*Source texts of formatted documents*:
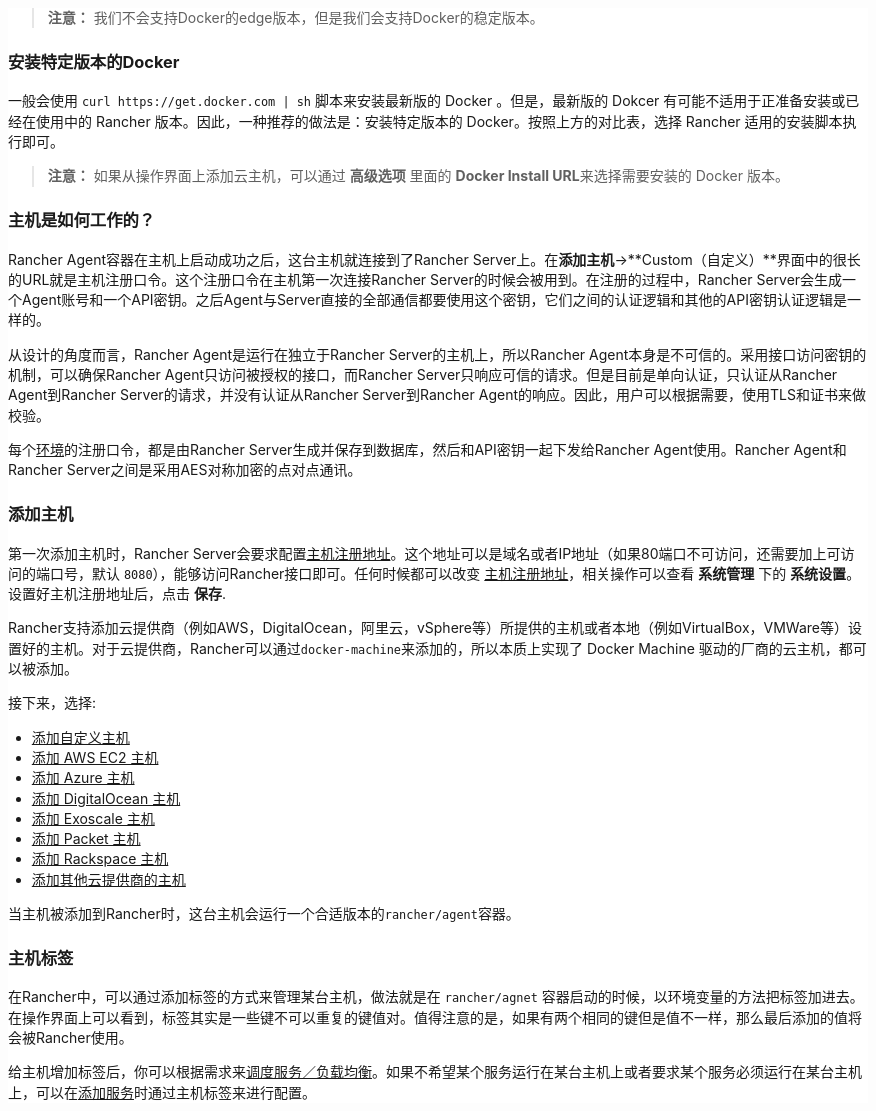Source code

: > **注意：** 我们不会支持Docker的edge版本，但是我们会支持Docker的稳定版本。

### 安装特定版本的Docker

一般会使用 `curl https://get.docker.com | sh` 脚本来安装最新版的 Docker 。但是，最新版的 Dokcer 有可能不适用于正准备安装或已经在使用中的 Rancher 版本。因此，一种推荐的做法是：安装特定版本的 Docker。按照上方的对比表，选择 Rancher 适用的安装脚本执行即可。

> **注意：** 如果从操作界面上添加云主机，可以通过 **高级选项** 里面的 **Docker Install URL**来选择需要安装的 Docker 版本。

### 主机是如何工作的？

Rancher Agent容器在主机上启动成功之后，这台主机就连接到了Rancher Server上。在**添加主机**->**Custom（自定义）**界面中的很长的URL就是主机注册口令。这个注册口令在主机第一次连接Rancher Server的时候会被用到。在注册的过程中，Rancher Server会生成一个Agent账号和一个API密钥。之后Agent与Server直接的全部通信都要使用这个密钥，它们之间的认证逻辑和其他的API密钥认证逻辑是一样的。

从设计的角度而言，Rancher Agent是运行在独立于Rancher Server的主机上，所以Rancher Agent本身是不可信的。采用接口访问密钥的机制，可以确保Rancher Agent只访问被授权的接口，而Rancher Server只响应可信的请求。但是目前是单向认证，只认证从Rancher Agent到Rancher Server的请求，并没有认证从Rancher Server到Rancher Agent的响应。因此，用户可以根据需要，使用TLS和证书来做校验。

每个[环境]({{site.baseurl}}/rancher/{{page.version}}/{{page.lang}}/environments/)的注册口令，都是由Rancher Server生成并保存到数据库，然后和API密钥一起下发给Rancher Agent使用。Rancher Agent和Rancher Server之间是采用AES对称加密的点对点通讯。

<a id="addhost"></a>

### 添加主机

第一次添加主机时，Rancher Server会要求配置[主机注册地址]({{site.baseurl}}/rancher/{{page.version}}/{{page.lang}}/configuration/settings/##主机注册)。这个地址可以是域名或者IP地址（如果80端口不可访问，还需要加上可访问的端口号，默认 `8080`），能够访问Rancher接口即可。任何时候都可以改变 [主机注册地址]({{site.baseurl}}/rancher/{{page.version}}/{{page.lang}}/configuration/settings/#主机注册)，相关操作可以查看 **系统管理** 下的 **系统设置**。设置好主机注册地址后，点击 **保存**.

Rancher支持添加云提供商（例如AWS，DigitalOcean，阿里云，vSphere等）所提供的主机或者本地（例如VirtualBox，VMWare等）设置好的主机。对于云提供商，Rancher可以通过`docker-machine`来添加的，所以本质上实现了 Docker Machine 驱动的厂商的云主机，都可以被添加。

接下来，选择:

* [添加自定义主机]({{site.baseurl}}/rancher/{{page.version}}/{{page.lang}}/hosts/custom/)
* [添加 AWS EC2 主机]({{site.baseurl}}/rancher/{{page.version}}/{{page.lang}}/hosts/amazon/)
* [添加 Azure 主机]({{site.baseurl}}/rancher/{{page.version}}/{{page.lang}}/hosts/azure/)
* [添加 DigitalOcean 主机]({{site.baseurl}}/rancher/{{page.version}}/{{page.lang}}/hosts/digitalocean/)
* [添加 Exoscale 主机]({{site.baseurl}}/rancher/{{page.version}}/{{page.lang}}/hosts/exoscale/)
* [添加 Packet 主机]({{site.baseurl}}/rancher/{{page.version}}/{{page.lang}}/hosts/packet/)
* [添加 Rackspace 主机]({{site.baseurl}}/rancher/{{page.version}}/{{page.lang}}/hosts/rackspace/)
* [添加其他云提供商的主机]({{site.baseurl}}/rancher/{{page.version}}/{{page.lang}}/hosts/other/)

当主机被添加到Rancher时，这台主机会运行一个合适版本的`rancher/agent`容器。

<a id="labels"></a>

### 主机标签

在Rancher中，可以通过添加标签的方式来管理某台主机，做法就是在 `rancher/agnet` 容器启动的时候，以环境变量的方法把标签加进去。在操作界面上可以看到，标签其实是一些键不可以重复的键值对。值得注意的是，如果有两个相同的键但是值不一样，那么最后添加的值将会被Rancher使用。

给主机增加标签后，你可以根据需求来[调度服务／负载均衡]({{site.baseurl}}/rancher/{{page.version}}/{{page.lang}}/cattle/scheduling/)。如果不希望某个服务运行在某台主机上或者要求某个服务必须运行在某台主机上，可以在[添加服务]({{site.baseurl}}/rancher/{{page.version}}/{{page.lang}}/cattle/adding-services/)时通过主机标签来进行配置。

*Request*:
Check each line in the entries above for the string "DigitalOcean", then give the number of matching lines alone.

*Output below*:
2